O następnych wydarzeniach, w których będzie maczać palce nasza grupa mam nadzieję, że usłyszycie wcześniej (tylko obawiam się, iż nie będą już za darmo a baliśmy się, że nas zjecie jak szarańcza jak za wcześnie o tym będziemy mówić i coś nie wypali) i przyjedziecie liczniej, będzie jeszcze lepiej i weselej. Mam nadzieje, że tak będzie i z naszej i z Waszej strony.
– Mateusz Maciążek, Black Lotus Wołomin
Mateusz Maciążek – początki przygody z grą w Magica to niezapomniana szuflada u kolegi jeszcze za czasów białoramkowej 7 edycji w 2001 roku. Pierwsze turniejowe kroki, to pre-release oryginalnej Ravnici. Już wtedy wiedział, że limited to jego ulubiony format.

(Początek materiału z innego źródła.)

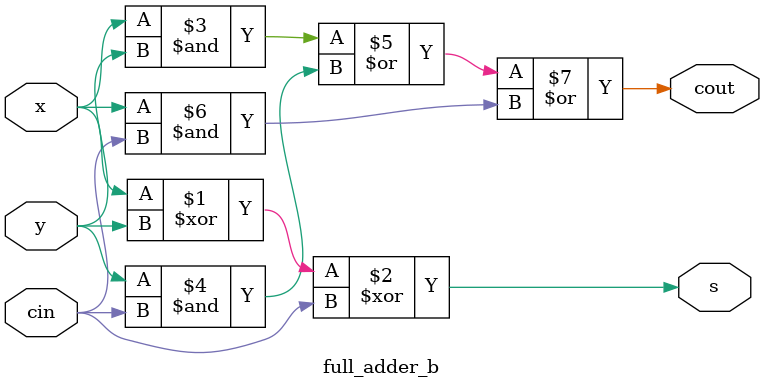
<source format=sv>
module carry_select_adder
(
    input   logic[15:0]     A,
    input   logic[15:0]     B,
    output  logic[15:0]     Sum,
    output  logic           CO
);

    /* TODO
     *
     * Insert code here to implement a carry select.
     * Your code should be completly combinational (don't use always_ff or always_latch).
     * Feel free to create sub-modules or other files. */
	  
	  // Define some internal wires for carry out signals
	  logic C4, C8, C12;
	  
	  // Implement 16-bits CAS adders using 4-bits CAS adders and a 4-bits ripple adder
	  FourBits_ripple_adder Fra0(.x(A[ 3: 0]), .y(B[ 3: 0]), .cin(  0), .s(Sum[ 3: 0]), .cout( C4));
	  FourBits_CAS_adder 	FCa1(.A(A[ 7: 4]), .B(B[ 7: 4]), .Cin( C4), .S(Sum[ 7: 4]), .Cout( C8));
	  FourBits_CAS_adder 	FCa2(.A(A[11: 8]), .B(B[11: 8]), .Cin( C8), .S(Sum[11: 8]), .Cout(C12));
	  FourBits_CAS_adder 	FCa3(.A(A[15:12]), .B(B[15:12]), .Cin(C12), .S(Sum[15:12]), .Cout( CO));
     
endmodule




// 4-bits CAS adder (not the lowest significant group)
module FourBits_CAS_adder
(
	input		logic[3:0]	A,
	input		logic[3:0]	B,
	input		logic			Cin,
	output	logic[3:0]	S,
	output	logic			Cout
);
	
	// Define some internal wires for selection and carry out signals
	logic [3:0] S0, S1;
	logic C0, C1;
	
	// Connect the I/O pins of two ripple adders
	FourBits_ripple_adder Fra0(.x(A), .y(B), .cin(0), .s(S0), .cout(C0));
	FourBits_ripple_adder Fra1(.x(A), .y(B), .cin(1), .s(S1), .cout(C1));
	
	// The selection part (Mux) of circuit
	always_comb begin
		
		Cout = (C1 & Cin) | C0;
		
		if (Cin)
			S = S1;
		else
			S = S0;
	
	end
	
endmodule




// 4-bits ripple adder (same as previous ripple adder)
module FourBits_ripple_adder
(
	input [3:0] x,
	input [3:0] y,
	input cin,
	output logic [3:0] s,
	output logic cout
);

	logic c0, c1, c2;

	full_adder_b fa0(.x(x[0]), .y(y[0]), .cin(cin), .s(s[0]), .cout(  c0));
	full_adder_b fa1(.x(x[1]), .y(y[1]), .cin( c0), .s(s[1]), .cout(  c1));
	full_adder_b fa2(.x(x[2]), .y(y[2]), .cin( c1), .s(s[2]), .cout(  c2));
	full_adder_b fa3(.x(x[3]), .y(y[3]), .cin( c2), .s(s[3]), .cout(cout));

endmodule




// 1-bit full adder (same as previous full adder)
module full_adder_b
(
	input x,
	input y,
	input cin,
	output logic s,
	output logic cout
);

	assign s = x ^ y ^ cin;
	assign cout = (x & y) | (y & cin) | (x & cin);

endmodule 
</source>
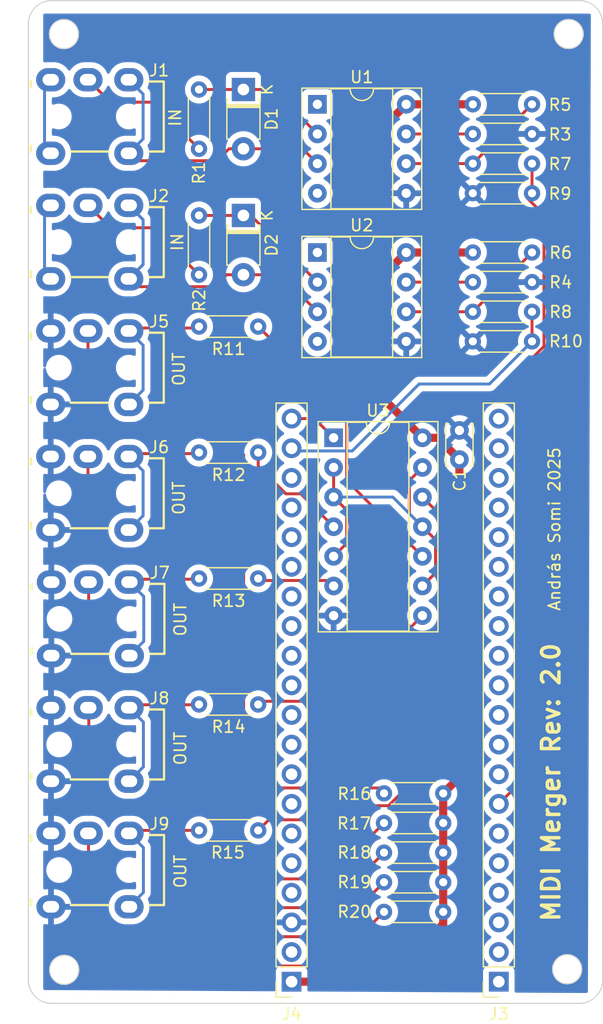
<source format=kicad_pcb>
(kicad_pcb
	(version 20240108)
	(generator "pcbnew")
	(generator_version "8.0")
	(general
		(thickness 1.6)
		(legacy_teardrops no)
	)
	(paper "A4")
	(layers
		(0 "F.Cu" signal)
		(31 "B.Cu" signal)
		(32 "B.Adhes" user "B.Adhesive")
		(33 "F.Adhes" user "F.Adhesive")
		(34 "B.Paste" user)
		(35 "F.Paste" user)
		(36 "B.SilkS" user "B.Silkscreen")
		(37 "F.SilkS" user "F.Silkscreen")
		(38 "B.Mask" user)
		(39 "F.Mask" user)
		(40 "Dwgs.User" user "User.Drawings")
		(41 "Cmts.User" user "User.Comments")
		(42 "Eco1.User" user "User.Eco1")
		(43 "Eco2.User" user "User.Eco2")
		(44 "Edge.Cuts" user)
		(45 "Margin" user)
		(46 "B.CrtYd" user "B.Courtyard")
		(47 "F.CrtYd" user "F.Courtyard")
		(48 "B.Fab" user)
		(49 "F.Fab" user)
		(50 "User.1" user)
		(51 "User.2" user)
		(52 "User.3" user)
		(53 "User.4" user)
		(54 "User.5" user)
		(55 "User.6" user)
		(56 "User.7" user)
		(57 "User.8" user)
		(58 "User.9" user)
	)
	(setup
		(stackup
			(layer "F.SilkS"
				(type "Top Silk Screen")
			)
			(layer "F.Paste"
				(type "Top Solder Paste")
			)
			(layer "F.Mask"
				(type "Top Solder Mask")
				(thickness 0.01)
			)
			(layer "F.Cu"
				(type "copper")
				(thickness 0.035)
			)
			(layer "dielectric 1"
				(type "core")
				(thickness 1.51)
				(material "FR4")
				(epsilon_r 4.5)
				(loss_tangent 0.02)
			)
			(layer "B.Cu"
				(type "copper")
				(thickness 0.035)
			)
			(layer "B.Mask"
				(type "Bottom Solder Mask")
				(thickness 0.01)
			)
			(layer "B.Paste"
				(type "Bottom Solder Paste")
			)
			(layer "B.SilkS"
				(type "Bottom Silk Screen")
			)
			(copper_finish "None")
			(dielectric_constraints no)
		)
		(pad_to_mask_clearance 0)
		(allow_soldermask_bridges_in_footprints no)
		(aux_axis_origin 141.986 60.706)
		(grid_origin 113.76 51.53)
		(pcbplotparams
			(layerselection 0x00010fc_ffffffff)
			(plot_on_all_layers_selection 0x0000000_00000000)
			(disableapertmacros no)
			(usegerberextensions yes)
			(usegerberattributes no)
			(usegerberadvancedattributes no)
			(creategerberjobfile no)
			(dashed_line_dash_ratio 12.000000)
			(dashed_line_gap_ratio 3.000000)
			(svgprecision 4)
			(plotframeref no)
			(viasonmask no)
			(mode 1)
			(useauxorigin no)
			(hpglpennumber 1)
			(hpglpenspeed 20)
			(hpglpendiameter 15.000000)
			(pdf_front_fp_property_popups yes)
			(pdf_back_fp_property_popups yes)
			(dxfpolygonmode yes)
			(dxfimperialunits yes)
			(dxfusepcbnewfont yes)
			(psnegative no)
			(psa4output no)
			(plotreference yes)
			(plotvalue no)
			(plotfptext yes)
			(plotinvisibletext no)
			(sketchpadsonfab no)
			(subtractmaskfromsilk yes)
			(outputformat 1)
			(mirror no)
			(drillshape 0)
			(scaleselection 1)
			(outputdirectory "./fab")
		)
	)
	(net 0 "")
	(net 1 "Net-(D1-K)")
	(net 2 "Net-(U2-VO1)")
	(net 3 "GND")
	(net 4 "+5V")
	(net 5 "Net-(U2-VO2)")
	(net 6 "unconnected-(U2-NC-Pad1)")
	(net 7 "unconnected-(U2-NC-Pad4)")
	(net 8 "Net-(D2-K)")
	(net 9 "Net-(U1-VO1)")
	(net 10 "Net-(U1-VO2)")
	(net 11 "/UART0 RX")
	(net 12 "/UART1 RX")
	(net 13 "Net-(R11-Pad1)")
	(net 14 "Net-(R12-Pad1)")
	(net 15 "Net-(R13-Pad1)")
	(net 16 "Net-(R14-Pad1)")
	(net 17 "unconnected-(U1-NC-Pad1)")
	(net 18 "unconnected-(U1-NC-Pad4)")
	(net 19 "/UART0 TX")
	(net 20 "Net-(U3-Pad11)")
	(net 21 "unconnected-(J3-Pin_1-Pad1)")
	(net 22 "unconnected-(J3-Pin_2-Pad2)")
	(net 23 "unconnected-(J3-Pin_3-Pad3)")
	(net 24 "unconnected-(J3-Pin_4-Pad4)")
	(net 25 "unconnected-(J3-Pin_5-Pad5)")
	(net 26 "unconnected-(J3-Pin_6-Pad6)")
	(net 27 "unconnected-(J3-Pin_8-Pad8)")
	(net 28 "unconnected-(J3-Pin_9-Pad9)")
	(net 29 "unconnected-(J3-Pin_10-Pad10)")
	(net 30 "unconnected-(J3-Pin_11-Pad11)")
	(net 31 "unconnected-(J3-Pin_12-Pad12)")
	(net 32 "unconnected-(J3-Pin_13-Pad13)")
	(net 33 "unconnected-(J3-Pin_14-Pad14)")
	(net 34 "unconnected-(J3-Pin_15-Pad15)")
	(net 35 "unconnected-(J3-Pin_18-Pad18)")
	(net 36 "unconnected-(J3-Pin_19-Pad19)")
	(net 37 "unconnected-(J3-Pin_20-Pad20)")
	(net 38 "unconnected-(J4-Pin_2-Pad2)")
	(net 39 "unconnected-(J4-Pin_4-Pad4)")
	(net 40 "unconnected-(J4-Pin_5-Pad5)")
	(net 41 "unconnected-(J4-Pin_6-Pad6)")
	(net 42 "unconnected-(J4-Pin_7-Pad7)")
	(net 43 "unconnected-(J4-Pin_8-Pad8)")
	(net 44 "unconnected-(J4-Pin_9-Pad9)")
	(net 45 "unconnected-(J4-Pin_10-Pad10)")
	(net 46 "unconnected-(J4-Pin_11-Pad11)")
	(net 47 "unconnected-(J4-Pin_12-Pad12)")
	(net 48 "unconnected-(J4-Pin_13-Pad13)")
	(net 49 "unconnected-(J4-Pin_14-Pad14)")
	(net 50 "unconnected-(J4-Pin_15-Pad15)")
	(net 51 "unconnected-(J4-Pin_16-Pad16)")
	(net 52 "unconnected-(J4-Pin_17-Pad17)")
	(net 53 "unconnected-(J4-Pin_18-Pad18)")
	(net 54 "Net-(D1-A)")
	(net 55 "Net-(D2-A)")
	(net 56 "Net-(J5-PadR)")
	(net 57 "Net-(J5-PadT)")
	(net 58 "Net-(J6-PadR)")
	(net 59 "Net-(J6-PadT)")
	(net 60 "Net-(J7-PadT)")
	(net 61 "Net-(J7-PadR)")
	(net 62 "Net-(J8-PadT)")
	(net 63 "Net-(J8-PadR)")
	(net 64 "Net-(J9-PadT)")
	(net 65 "Net-(J9-PadR)")
	(net 66 "Net-(R15-Pad1)")
	(net 67 "unconnected-(J3-Pin_16-Pad16)")
	(net 68 "unconnected-(J3-Pin_17-Pad17)")
	(net 69 "Net-(J1-PadR)")
	(net 70 "Net-(J2-PadR)")
	(net 71 "unconnected-(J1-PadS)")
	(net 72 "unconnected-(J2-PadS)")
	(footprint "Resistor_THT:R_Axial_DIN0204_L3.6mm_D1.6mm_P5.08mm_Horizontal" (layer "F.Cu") (at 149.86 67.945))
	(footprint "Package_DIP:DIP-14_W7.62mm_Socket" (layer "F.Cu") (at 137.9154 88.908))
	(footprint "Resistor_THT:R_Axial_DIN0204_L3.6mm_D1.6mm_P5.08mm_Horizontal" (layer "F.Cu") (at 147.32 129.54 180))
	(footprint "Resistor_THT:R_Axial_DIN0204_L3.6mm_D1.6mm_P5.08mm_Horizontal" (layer "F.Cu") (at 147.32 121.92 180))
	(footprint "Resistor_THT:R_Axial_DIN0204_L3.6mm_D1.6mm_P5.08mm_Horizontal" (layer "F.Cu") (at 131.445 122.555 180))
	(footprint "Resistor_THT:R_Axial_DIN0204_L3.6mm_D1.6mm_P5.08mm_Horizontal" (layer "F.Cu") (at 131.445 90.17 180))
	(footprint "Resistor_THT:R_Axial_DIN0204_L3.6mm_D1.6mm_P5.08mm_Horizontal" (layer "F.Cu") (at 149.86 73.025))
	(footprint "Resistor_THT:R_Axial_DIN0204_L3.6mm_D1.6mm_P5.08mm_Horizontal" (layer "F.Cu") (at 147.32 124.46 180))
	(footprint "own_components:Audio Jack PJ-3136-B" (layer "F.Cu") (at 111.84 93.662498))
	(footprint "Resistor_THT:R_Axial_DIN0204_L3.6mm_D1.6mm_P5.08mm_Horizontal" (layer "F.Cu") (at 131.445 100.965 180))
	(footprint "own_components:Audio Jack PJ-3136-B" (layer "F.Cu") (at 111.896 104.426664))
	(footprint "Resistor_THT:R_Axial_DIN0204_L3.6mm_D1.6mm_P5.08mm_Horizontal" (layer "F.Cu") (at 131.445 111.76 180))
	(footprint "Resistor_THT:R_Axial_DIN0204_L3.6mm_D1.6mm_P5.08mm_Horizontal" (layer "F.Cu") (at 149.86 60.325))
	(footprint "own_components:Audio Jack PJ-3136-B" (layer "F.Cu") (at 111.865 125.955))
	(footprint "Connector_PinSocket_2.54mm:PinSocket_1x20_P2.54mm_Vertical" (layer "F.Cu") (at 134.309 135.5232 180))
	(footprint "Package_DIP:DIP-8_W7.62mm_Socket" (layer "F.Cu") (at 136.525 73.025))
	(footprint "Resistor_THT:R_Axial_DIN0204_L3.6mm_D1.6mm_P5.08mm_Horizontal" (layer "F.Cu") (at 126.365 74.93 90))
	(footprint "Connector_PinSocket_2.54mm:PinSocket_1x20_P2.54mm_Vertical" (layer "F.Cu") (at 152.089 135.5232 180))
	(footprint "Resistor_THT:R_Axial_DIN0204_L3.6mm_D1.6mm_P5.08mm_Horizontal" (layer "F.Cu") (at 149.86 65.405))
	(footprint "Package_DIP:DIP-8_W7.62mm_Socket" (layer "F.Cu") (at 136.525 60.325))
	(footprint "own_components:Audio Jack PJ-3136-B" (layer "F.Cu") (at 111.84 72.134166))
	(footprint "Diode_THT:D_T-1_P5.08mm_Horizontal" (layer "F.Cu") (at 130.175 69.85 -90))
	(footprint "Resistor_THT:R_Axial_DIN0204_L3.6mm_D1.6mm_P5.08mm_Horizontal" (layer "F.Cu") (at 149.86 62.865))
	(footprint "Resistor_THT:R_Axial_DIN0204_L3.6mm_D1.6mm_P5.08mm_Horizontal" (layer "F.Cu") (at 147.32 119.38 180))
	(footprint "own_components:Audio Jack PJ-3136-B" (layer "F.Cu") (at 111.865 115.19083))
	(footprint "Resistor_THT:R_Axial_DIN0204_L3.6mm_D1.6mm_P5.08mm_Horizontal" (layer "F.Cu") (at 149.86 75.565))
	(footprint "Resistor_THT:R_Axial_DIN0204_L3.6mm_D1.6mm_P5.08mm_Horizontal" (layer "F.Cu") (at 147.32 127 180))
	(footprint "Resistor_THT:R_Axial_DIN0204_L3.6mm_D1.6mm_P5.08mm_Horizontal" (layer "F.Cu") (at 149.86 80.645))
	(footprint "Diode_THT:D_T-1_P5.08mm_Horizontal" (layer "F.Cu") (at 130.175 59.055 -90))
	(footprint "Resistor_THT:R_Axial_DIN0204_L3.6mm_D1.6mm_P5.08mm_Horizontal" (layer "F.Cu") (at 126.365 64.135 90))
	(footprint "own_components:Audio Jack PJ-3136-B" (layer "F.Cu") (at 111.84 82.898332))
	(footprint "Capacitor_THT:C_Disc_D3.4mm_W2.1mm_P2.50mm" (layer "F.Cu") (at 148.7104 90.773 90))
	(footprint "own_components:Audio Jack PJ-3136-B" (layer "F.Cu") (at 111.84 61.37))
	(footprint "Resistor_THT:R_Axial_DIN0204_L3.6mm_D1.6mm_P5.08mm_Horizontal"
		(layer "F.Cu")
		(uuid "f8a1df9e-661f-4319-a64d-42070bf033f0")
		(at 131.445 79.375 180)
		(descr "Resistor, Axial_DIN0204 series, Axial, Horizontal, pin pitch=5.08mm, 0.167W, length*diameter=3.6*1.6mm^2, http://cdn-reichelt.de/documents/datenblatt/B400/1_4W%23YAG.pdf")
		(tags "Resistor Axial_DIN0204 series Axial Horizontal pin pitch 5.08mm 0.167W length 3.6mm diameter 1.6mm")
		(property "Reference" "R11"
			(at 2.54 -1.92 180)
			(layer "F.SilkS")
			(uuid "839ab64a-9423-4434-8d00-9559579a6b02")
			(effects
				(font
					(size 1 1)
					(thickness 0.15)
				)
			)
		)
		(property "Value" "220"
			(at 2.54 1.92 180)
			(layer "F.Fab")
			(uuid "7b4361c0-0740-4ee1-a550-9f9bd72d04c1")
			(effects
				(font
					(size 1 1)
					(thickness 0.15)
				)
			)
		)
		(property "Footprint" "Resistor_THT:R_Axial_DIN0204_L3.6mm_D1.6mm_P5.08mm_Horizontal"
			(at 0 0 180)
			(unlocked yes)
			(layer "F.Fab")
			(hide yes)
			(uuid "d088eccc-fe06-4fd8-b47b-80cfadd38878")
			(effects
				(font
					(size 1.27 1.27)
					(thickness 0.15)
				)
			)
		)
		(property "Datasheet" ""
			(at 0 0 180)
			(unlocked yes)
			(layer "F.Fab")
			(hide yes)
			(uuid "7b3ff4bf-2229-4781-b467-ee65cd0ec313")
			(effects
				(font
					(size 1.27 1.27)
					(thickness 0.15)
				)
			)
		)
		(property "Description" ""
			(at 0 0 180)
			(unlocked yes)
			(layer "F.Fab")
			(hide yes)
			(uuid "f529a611-34ea-46d6-9600-9fc28b39e53d")
			(effects
				(font
					(size 1.27 1.27)
					(thickness 0.15)
				)
			)
		)
		(property ki_fp_filters "R_*")
		(path "/1af154a5-79cc-41e6-8368-3f82426d443c")
		(sheetname "Root")
		(sheetfile "MIDI Box.kicad_sch")
		(attr through_hole)
		(fp_line
			(start 0.62 0.92)
			(end 4.46 0.92)
			(stroke
				(width 0.12)
				(type solid)
			)
			(layer "F.SilkS")
			(uuid "d1844d6a-3c82-419c-bfd1-c37b88641cc0")
		)
		(fp_line
			(start 0.62 -0.92)
			(end 4.46 -0.92)
			(stroke
				(width 0.12)
				(type solid)
			)
			(layer "F.SilkS")
			(uuid "01e901ed-e8be-4f13-9d1e-16a0c96f1b5b")
		)
		(fp_line
			(start 6.03 1.05)
			(end 6.03 -1.05)
			(stroke
				(width 0.05)
				(type solid)
			)
			(layer "F.CrtYd")
			(uuid "095b44e3-67b1-4549-b264-75bfb8f9411a")
		)
		(fp_line
			(start 6.03 -1.05)
			(end -0.95 -1.05)
			(stroke
				(width 0.05)
				(type solid)
			)
			(layer "F.CrtYd")
			(uuid "8fd0bebf-dd75-45aa-a582-726a4297fe43")
		)
		(fp_line
			(start -0.95 1.05)
			(end 6.03 1.05)
			(stroke
				(width 0.05)
				(type solid)
			)
			(layer "F.CrtYd")
			(uuid "d286c39a-a3a0-4574-b46f-fe646ea7e49e")
		)
		(fp_line
			(start -0.95 -1.05)
			(end -0.95 1.05)
			(stroke
				(width 0.05)
				(type solid)
			)
			(layer "F.CrtYd")
			(uuid "205a48cc-13ef-4ac7-9d81-bffa6901be36")
		)
		(fp_line
			(start 5.08 0)
			(end 4.34 0)
			(stroke
				(width 0.1)
				(type solid)
			)
			(layer "F.Fab")
			(uuid "202bcbaf-e654-435e-a340-ae2cca5ee789")
		)
		(fp_line
			(start 4.34 0.8)
			(end 4.34 -0.8)
			(stroke
				(width 0.1)
				(type solid)
			)
			(layer "F.Fab")
			(uuid "c69e74b1-d361-4234-8fc3-87220ca49831")
		)
		(fp_line
			(start 4.34 -0.8)
			(end 0.74 -0.8)
			(stroke
				(width 0.1)
				(type solid)
			)
			(layer "F.Fab")
			(uuid "56e377b9-1834-41b9-bc79-f44f74da944e")
		)
		(fp_line
			(start 0.74 0.8)
			(end 4.34 0.8)
			(stroke
				(width 0.1)
				(type solid)
			)
			(layer "F.Fab")
			(uuid "8bd4e7cf-c371-4d0e-aacf-0897647003c6")
		)
		(fp_line
			(start 0.74 -0.8)
			(end 0.74 0.8)
			(stroke
				(width 0.1)
				(type solid)
			)
			(layer "F.Fab")
			(uuid "5b8610a4-475d-423a-89a0-3a1a218fe835")
		)
		(fp_line
			(start 0 0)
			(end 0.74 0)
			(stroke
				(width 0.1)
				(type solid)
			)
			(layer "F.Fab")
			(uuid "62351efc-0cd3-4e20-9b20-6790fe1c6b9e")
		)
		(fp_text user "${REFERENCE}"
			(at 2.54 0 180)
			(layer "F.Fab")
			(uuid "8c494957-9ec4-477c-a8fe-d1ae5c44c1e5")
			(effects
				(font
					(size 0.72 0.72)
					(thickness 0.108)
				)
			)
		)
		(pad "1" thru_hole cir
... [285391 chars truncated]
</source>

Na debiut w Grand Prix czekał aż do 2008 roku, kiedy zagrał w Birmingham w formacie Lorwyn / Shadowmoor Block Constructed.
Rozbrat z grą w Magica nastąpił w momencie, gdy damage opuścił stos. Nie zaprzestał jednak gier karcianych i rozpoczął karierę pokerową. Historia pokazała, że stara miłość nie rdzewieje i kilka lat temu powrócił do najlepszej gry karcianej świata. Dumny, ojciec który nie odpuszcza żadnemu setowi w limited.